In the case of the Republican Party’s ongoing self-recriminatory
flagellations, there are some instances of this sort of verbal irony (as when
Party operatives talk about needing to modulate language referring to ‘illegal
aliens’ so as not to upset ‘Latinos,’ not really getting that the phrase
‘illegal immigrants,’ while less infuriating than ‘illegal aliens,’ still
couples ‘illegal’ with ‘immigrants’ and suggests an existential state
[immigrants as human beings are or can be illegal] rather than an
activity-related status [one can do something illegal; one is not ‘illegal’ per se]). Such instances reinforce the basic definition of irony: stating something contrary to what is
meant or, by stating what one thinks one’s new message is, actually reinforcing
the old message.
But for irony to be recognized – to operate in the literary
or political universe – there must be a double audience: those who are the primary targets of a
given utterance and those who are removed enough/informed enough to ‘get’ the
irony. This is the realm of situational
or dramatic irony, where the secondary audience sees the irony that the
characters/speakers – or the author/dramatist/spinmeister/pundit, or the
primary intended audience – do not see.
Those of us who aren’t Rush-Bo ditto-heads or Fox News
mouth-breathers get to be the theater of irony’s secondary, situational
audience. That would be: the majority of United States
citizens. We can see and assess
the chasm between rhetoric and policy.
We can judge which spokespeople are seriously reconsidering the
relevance and rightness of the Republican Party, version 2012, and which are
hoping that cheap rebranding can save the coming day. We can ponder the ironic disconnect between an often
thoughtful Republican like Louisiana Governor Bobby Jindal’s statements
yesterday – that his party has to stop being the ‘stupid party’ – and the Ivy
League-educated Jindal’s continuing support for teaching Creationism.
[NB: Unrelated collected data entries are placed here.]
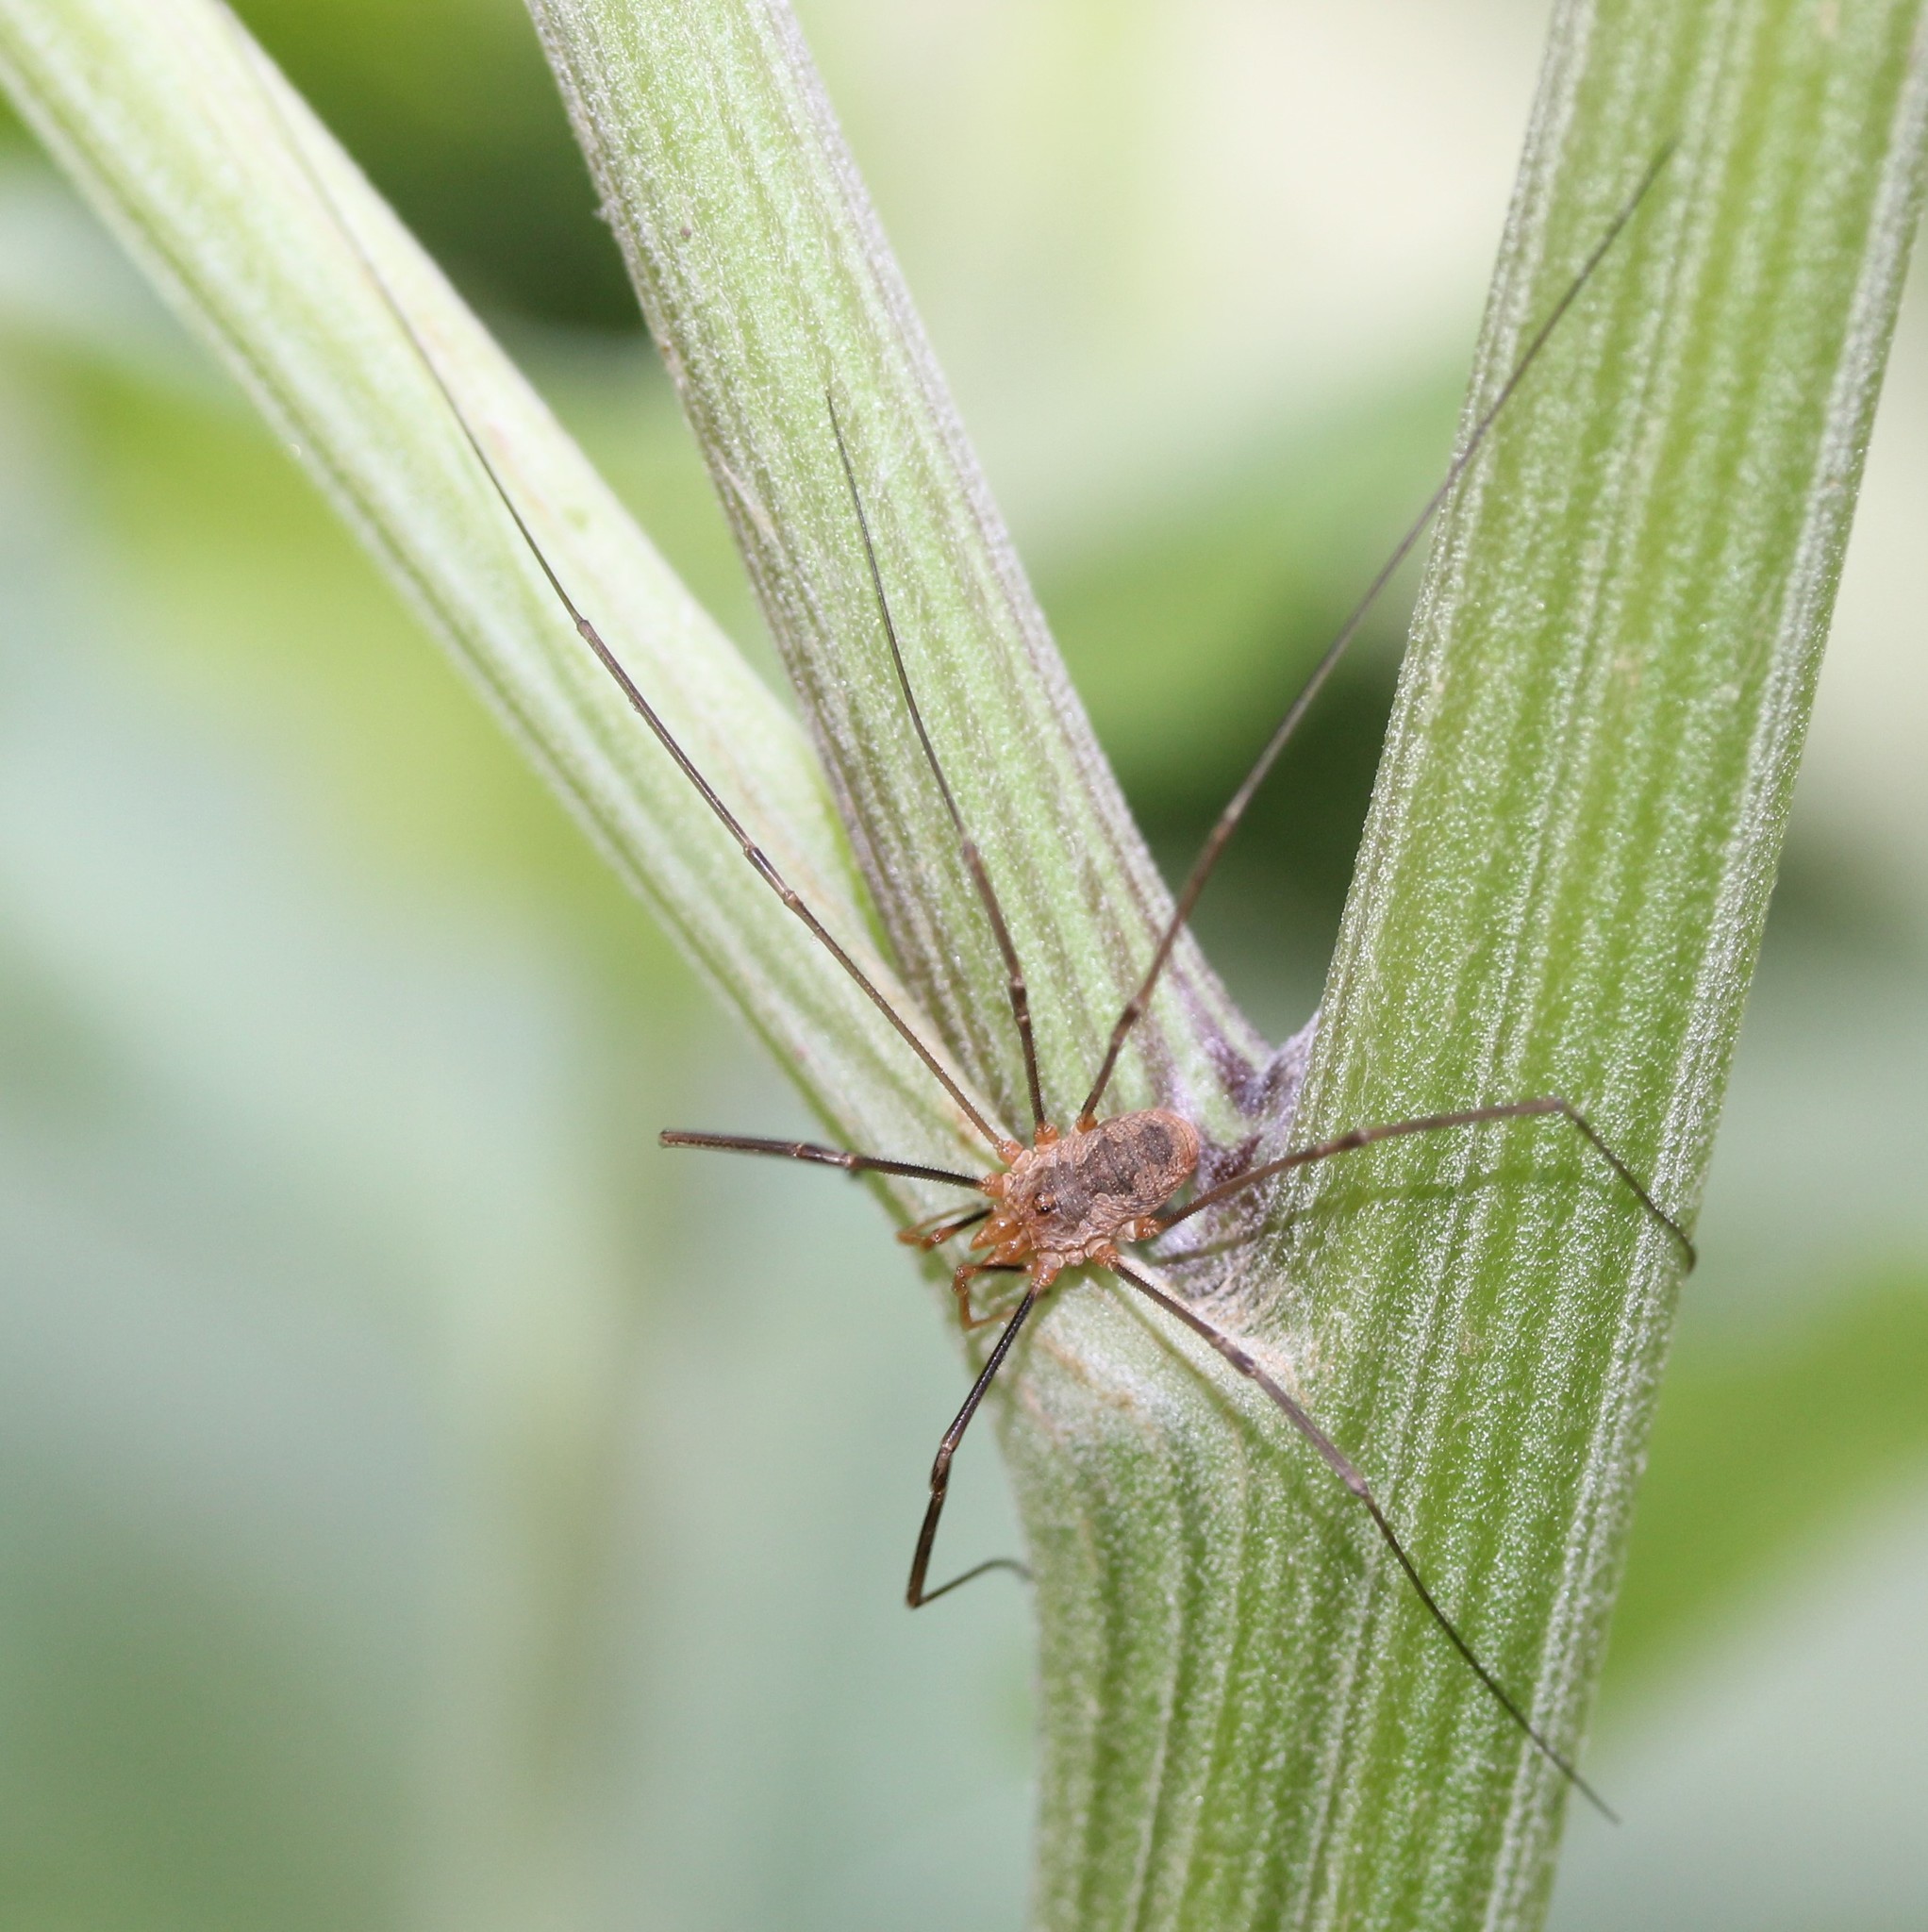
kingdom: Animalia
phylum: Arthropoda
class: Arachnida
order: Opiliones
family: Phalangiidae
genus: Phalangium
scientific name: Phalangium opilio
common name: Daddy longleg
We can weigh the sincerity of people
like Bill Krystol who, after years of supporting the Republican party line that
bans tax hikes on everyone everywhere, now blithely asserts that tax raises on
the wealthiest Americans would be no big deal. We can savor the irony of Grover Norquist calling someone
else a ‘poopy-head.’
I truly hope that the Republican Party rebrands itself in a
significant rather than a superficial way, that it cuts through its
un-self-aware verbal irony and deals with the situational irony it has
generated. I believe that our
country benefits from having a strong two-party system (who knows, a strong
three-party system may work, but it hasn’t so far . . . and a one-party system doesn’t seem to
me a very good idea). I think that
the GOP can offer creative and helpful ideas about fiscal policy (and I wish
that in its paroxysms of rebranding, it puts these ideas at the
forefront). Even though I’ve been
a Democrat all my adult life, I do remember times when there were a lot of
Republicans I admired and might have voted for. I’d like those times to return . . . and return in a way
that deals with our current challenges, concerns, and demographics – with our
United States – honestly and usefully.